For the first time in over nine years, I will spend 2018 living alone, except for my little dog, Hanna. This coming year, in fact, will be only the second time in my life I’ve ever lived alone, the other time being from 2000-2007. It’s been a long time and, in the month I’ve lived alone so far, it’s been a big adjustment. Just finding out I would be alone was the result of a shocking turn of events in my life. I doubt that I’m over that shock yet. I don’t think we know when shock goes away, do we? I think it ebbs away from our subconscious minds, and perhaps our conscious minds as well, very gradually.

Since I lived alone for a few years in the past, I do know a bit of what to expect. From a practical point of view, I have to get back to taking care of my home on my own again which is no small feat. I’m used to sharing chores and now all the chores are mine, both indoor and outdoor. The first week was hard. Then, I remembered how I’d done everything in the past and, since then, it has become easier by the day. I still have a lot to remember. Things that just haven’t come up yet.

I have business I’ve had to take care of and, of course, I want to continue writing. Blogging, magazine articles, website articles and copy, and finishing up some long form writing projects I have going. A novella. Two actually. Maybe another novel. I want to also work on a serial. I may go back to online teaching in a semester or two.
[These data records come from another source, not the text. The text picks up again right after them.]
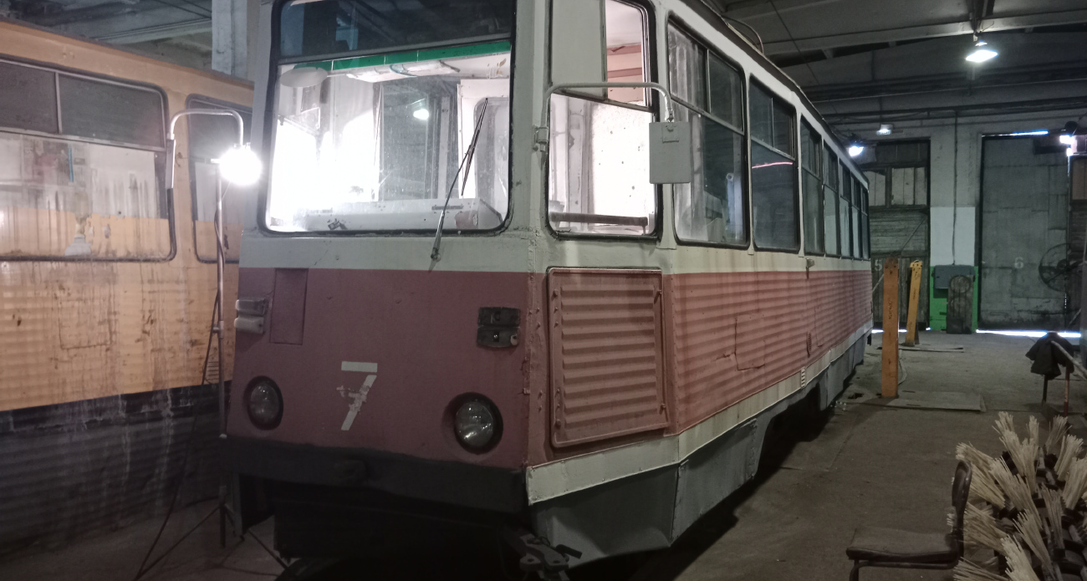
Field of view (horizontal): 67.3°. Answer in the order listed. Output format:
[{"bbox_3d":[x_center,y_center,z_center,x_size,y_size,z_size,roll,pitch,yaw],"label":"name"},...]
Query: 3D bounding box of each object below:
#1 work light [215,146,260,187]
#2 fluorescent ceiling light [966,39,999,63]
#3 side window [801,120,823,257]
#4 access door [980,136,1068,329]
[{"bbox_3d":[-1.570,-0.645,4.200,0.220,0.200,0.150,0,2,-30],"label":"work light"},{"bbox_3d":[7.520,-4.100,14.000,0.540,0.360,0.500,1,2,25],"label":"fluorescent ceiling light"},{"bbox_3d":[2.420,-0.900,7.350,0.060,1.140,1.230,1,2,26],"label":"side window"},{"bbox_3d":[11.770,-1.425,20.000,1.830,4.720,0.120,1,2,25],"label":"access door"}]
Besides the practical side of life, there is the emotional aspects of living alone. I don’t really get lonely, so that’s not much of a problem for me. As an only child, I learned to entertain myself and those skills carried over to adulthood. I work from home a lot. It takes time to take care of my home, both inside and out. The business aspect of life takes time. I also have excellent friends. Then there is Hanna, my dog, who definitely takes time. I’m training her to be a good companion dog. By the time I accomplish all this in a day, the day is done.

I do still have to deal with the shock and emotional trauma that precipitated my change in living circumstances. That’s not going to be accomplished overnight. In fact, it will take a long time, if I ever feel free of the events of the past two months.

So, my resolution for 2018? Quite simply, survival. I don’t think it’s a resolution that will be forgotten the first couple of weeks of the year.